1. Handle Edge Cases: Check if the array is null or empty. In such cases, it trivially satisfies the condition, so true is returned.
2. Define reduceNumberByFactor Helper: Create a private helper method reduceNumberByFactor(int n, int factor). This method takes an integer n and a factor (e.g., 2 or 3). It repeatedly divides n by factor as long as n is greater than 0 and divisible by factor. This ensures all instances of that factor are removed.
3. Process First Element: Take the first element of the array (arr[0]). Apply reduceNumberByFactor first with 2 and then with 3. The result (firstReduced) is the target base value that all other numbers must match.
4. Iterate and Compare: Loop through the rest of the array (starting from the second element, arr[1]).

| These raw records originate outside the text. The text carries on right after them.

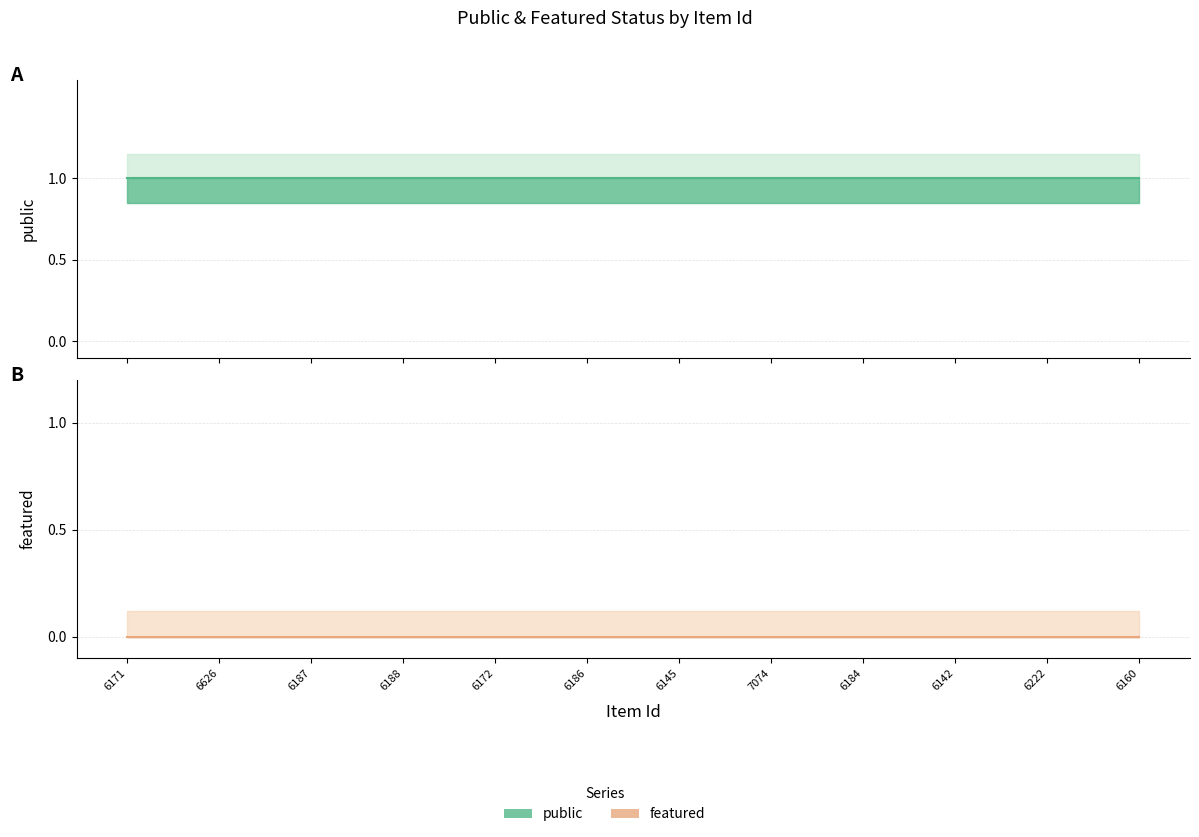

At which category is the sum across all series the highest?

6171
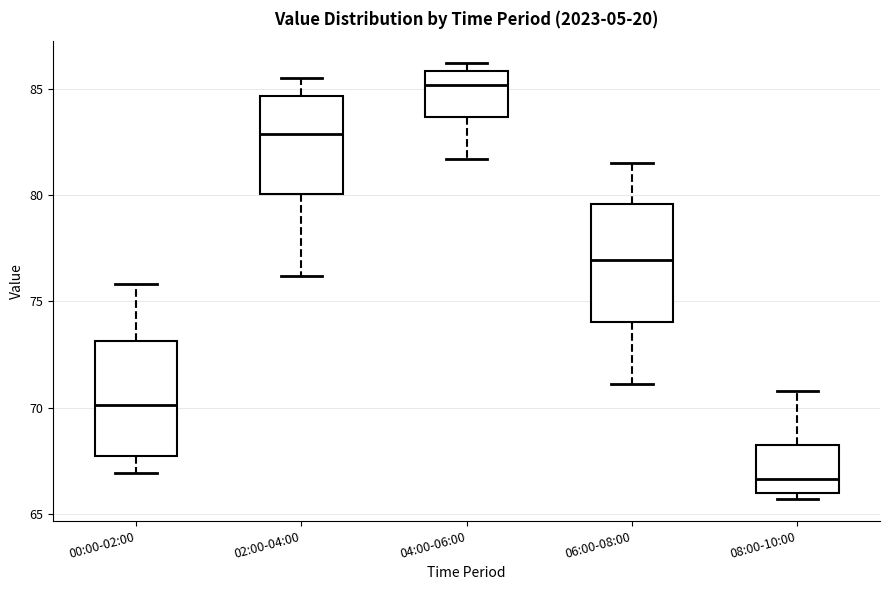

Reading left to right, read every box against the y-axis: the position of its median line, the range the box covers, and the ends of its whiskers. The values are not printed on the chart, so give them approximately, as read against the axis.

00:00-02:00: median 70.0, box 67.5 to 73.0, whiskers 67.0 to 76.0
02:00-04:00: median 83.0, box 80.0 to 84.5, whiskers 76.0 to 85.5
04:00-06:00: median 85.0, box 83.5 to 86.0, whiskers 81.5 to 86.0 (just above the box's upper edge)
06:00-08:00: median 77.0, box 74.0 to 79.5, whiskers 71.0 to 81.5
08:00-10:00: median 66.5, box 66.0 to 68.5, whiskers 65.5 to 71.0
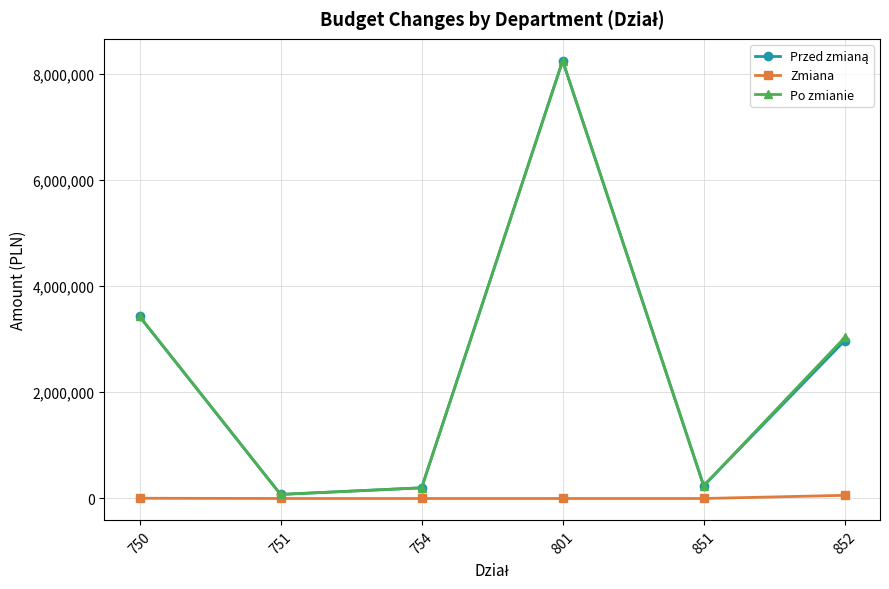

What is the value of the Po zmianie point at the 4th from the left?

8240756.1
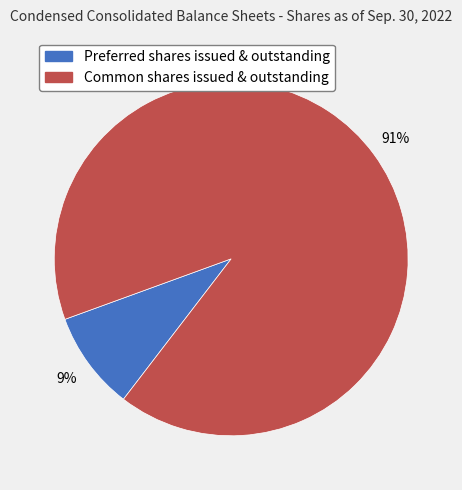

What is the largest slice in the pie chart?

Common shares issued & outstanding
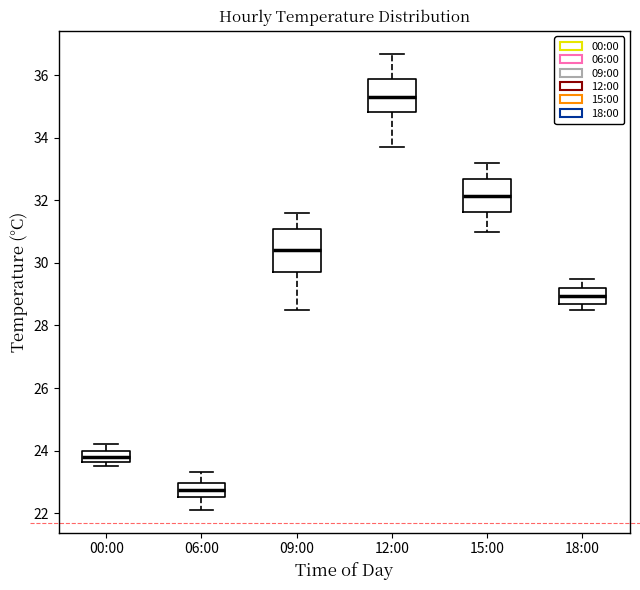

Where does the median line of the box for 15:00 sit on the y-axis? The values are not printed on the chart, so give them approximately, as read against the axis.

32.2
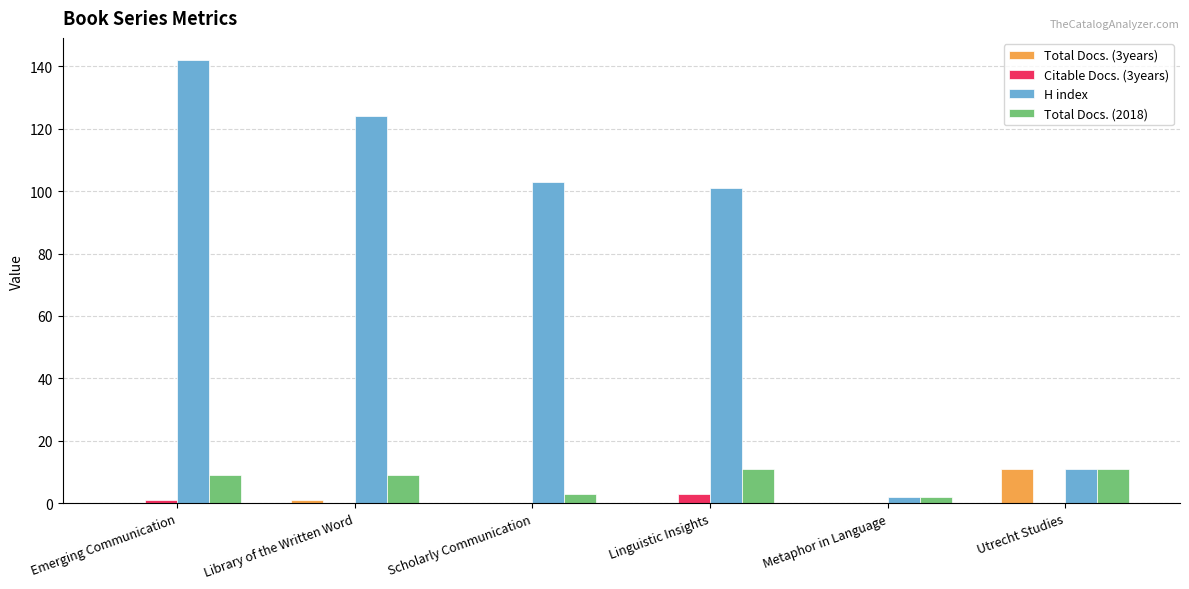

What is the sum of all Total Docs. (2018) values?

45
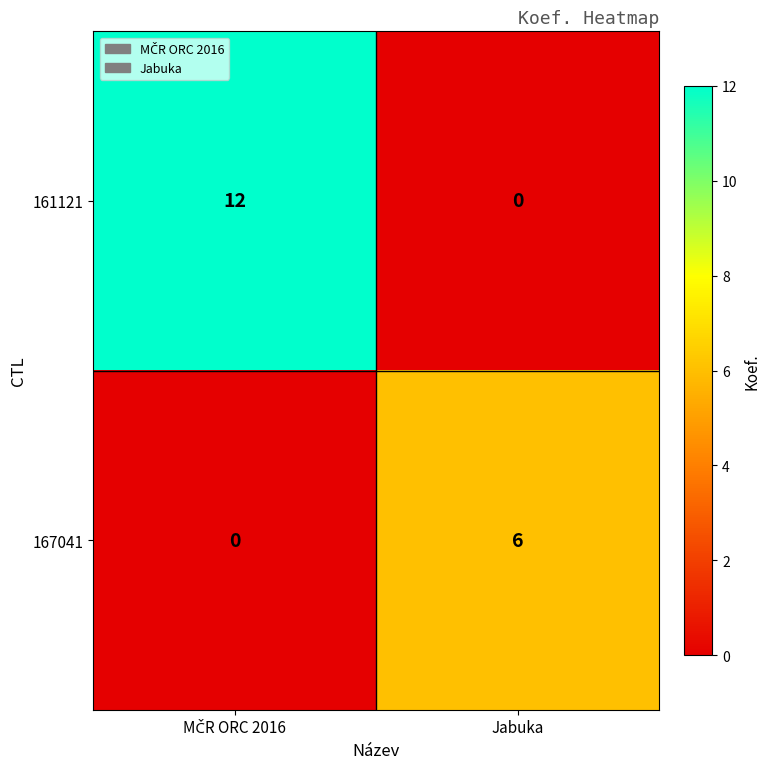

Which series has the largest range (max minus min)?

161121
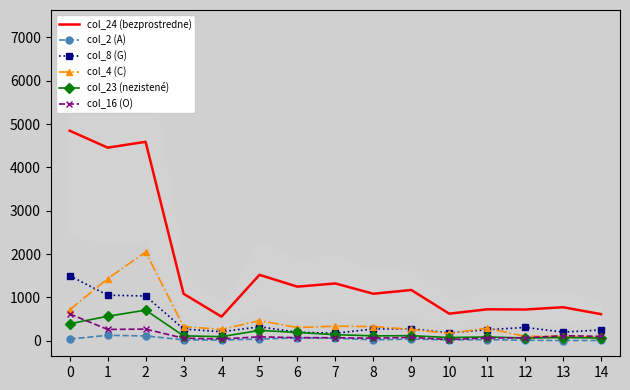

True or false: col_24 (bezprostredne) and col_16 (O) cross at least once.

False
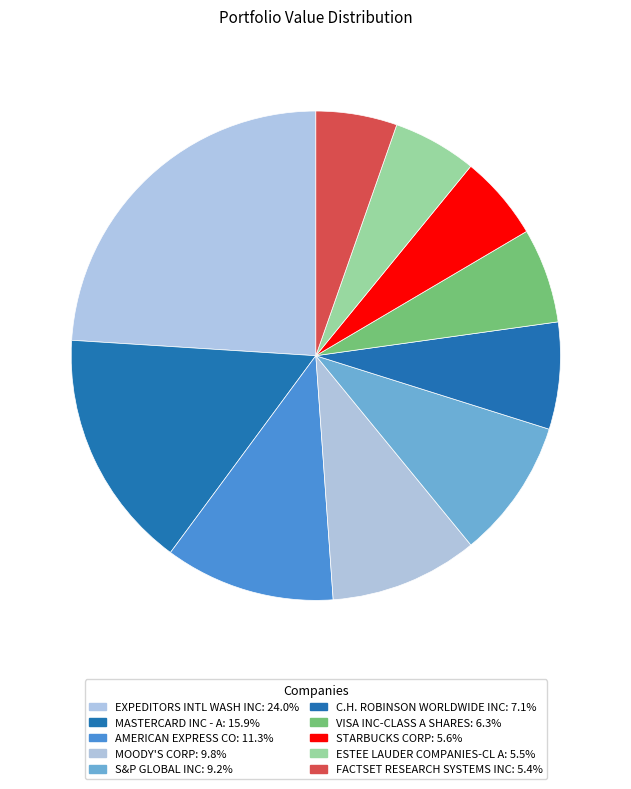

To the nearest percent, what percentage of the pie is S&P GLOBAL INC?

9%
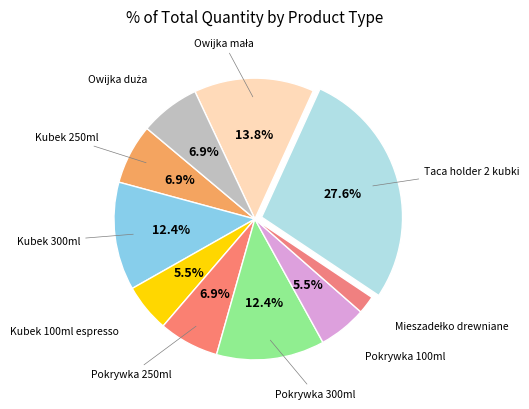

How many slices are in this pie chart?

10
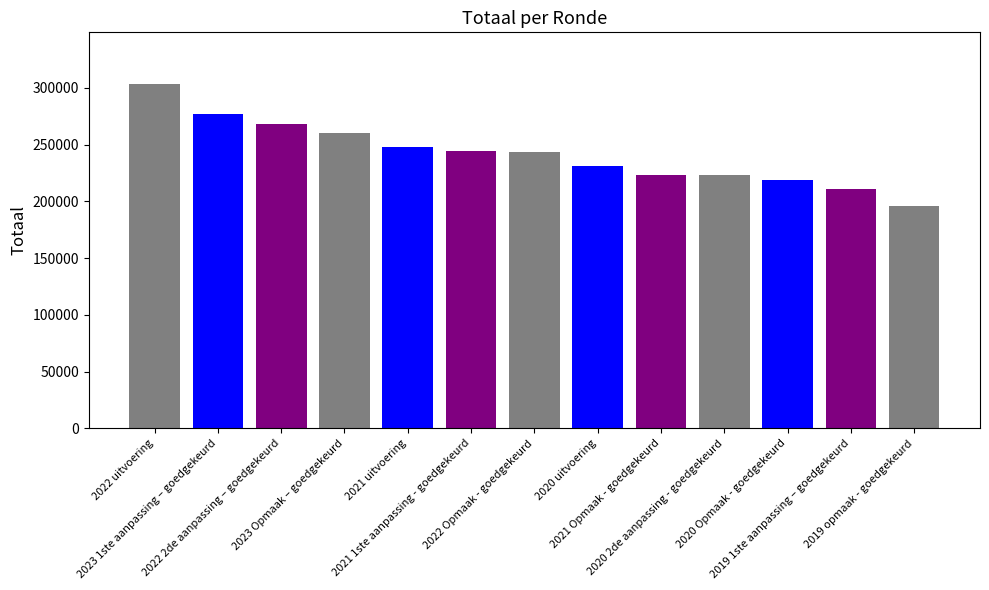

What is the change in value from 2020 2de aanpassing - goedgekeurd to 2019 1ste aanpassing – goedgekeurd?

-11744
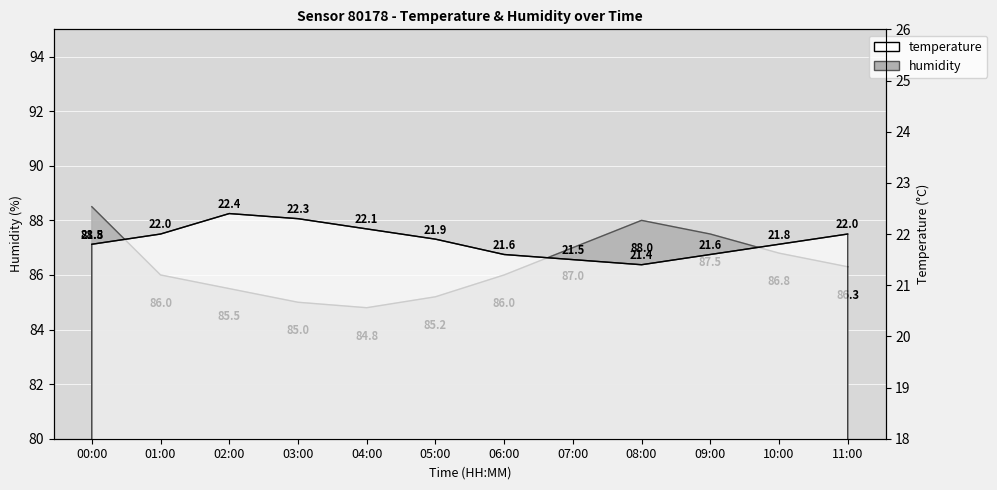

Which has a higher value, 01:00 or 09:00?

09:00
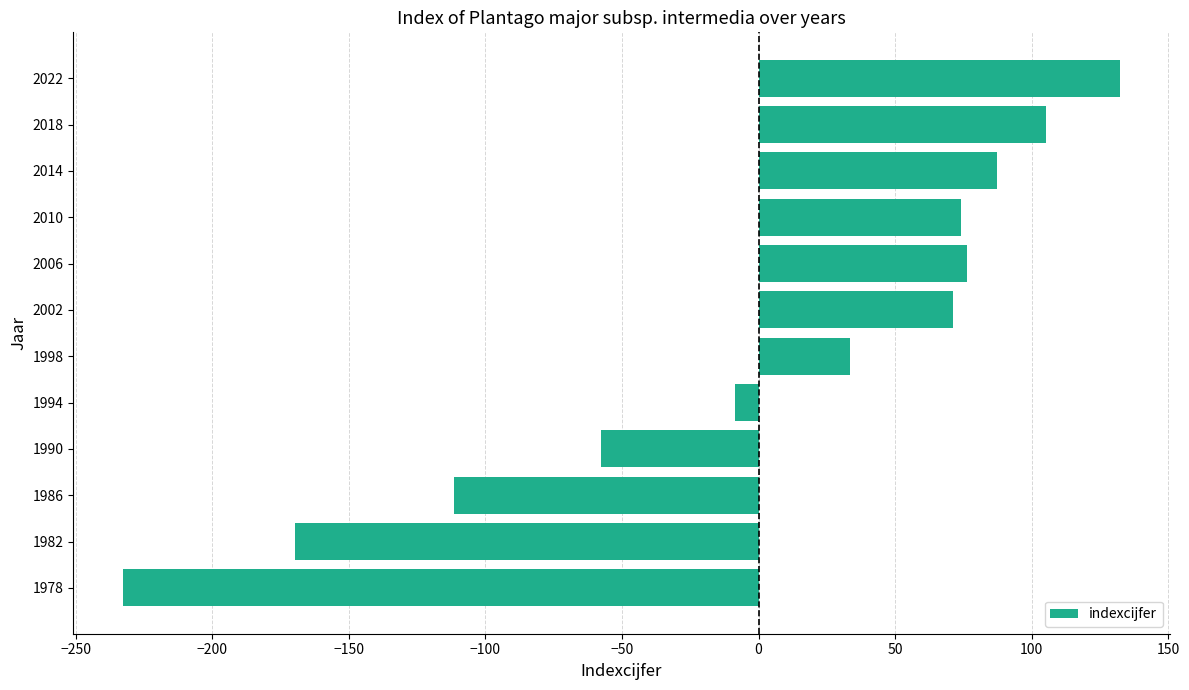

What is the greatest value displayed?

132.3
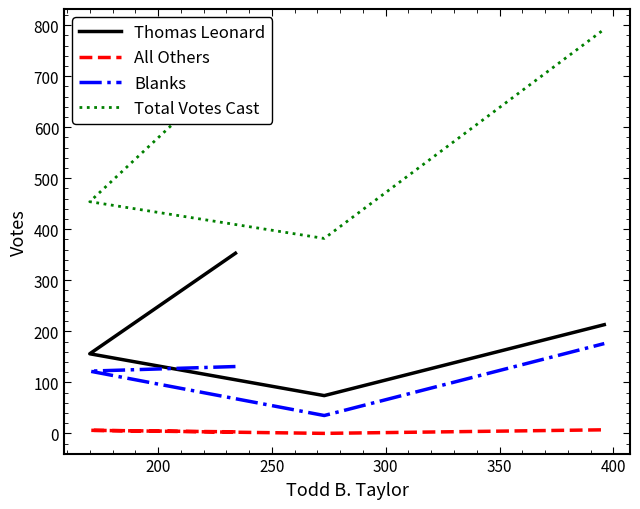

Which series has the largest total across all categories?

Total Votes Cast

• For each element arr[i], apply reduceNumberByFactor with 2 and then with 3, just like the first element.
• Compare this currentReduced value with firstReduced.
• If currentReduced is ever different from firstReduced, it means that specific number cannot be made equal to the others, so the function immediately returns false.

1. Return True: If the loop completes without finding any mismatch, it means all numbers can be reduced to the same base value. Therefore, return true.

Conclusion

Determining if all numbers in an array can be made equal by specific division operations involves understanding their underlying prime factors. By reducing each number to its "core" value—after removing all allowed factors (in this case, 2 and 3)—we can efficiently check for equality. This method provides a clear and robust solution to a common algorithmic problem, demonstrating the power of normalization through factorization.

Summary

• Problem: Check if array numbers can be made equal by dividing by 2 or 3.
• Core Idea: Remove all factors of 2 and 3 from each number.
• Method:
• Create a helper to repeatedly divide a number by a given factor.
• Reduce the first number to its "base" value (without factors 2 or 3).
• Reduce every subsequent number similarly.
• If any reduced number does not match the first reduced number, return false.
• If all match, return true.
• Relevance: Useful in data normalization, resource allocation, and number theory.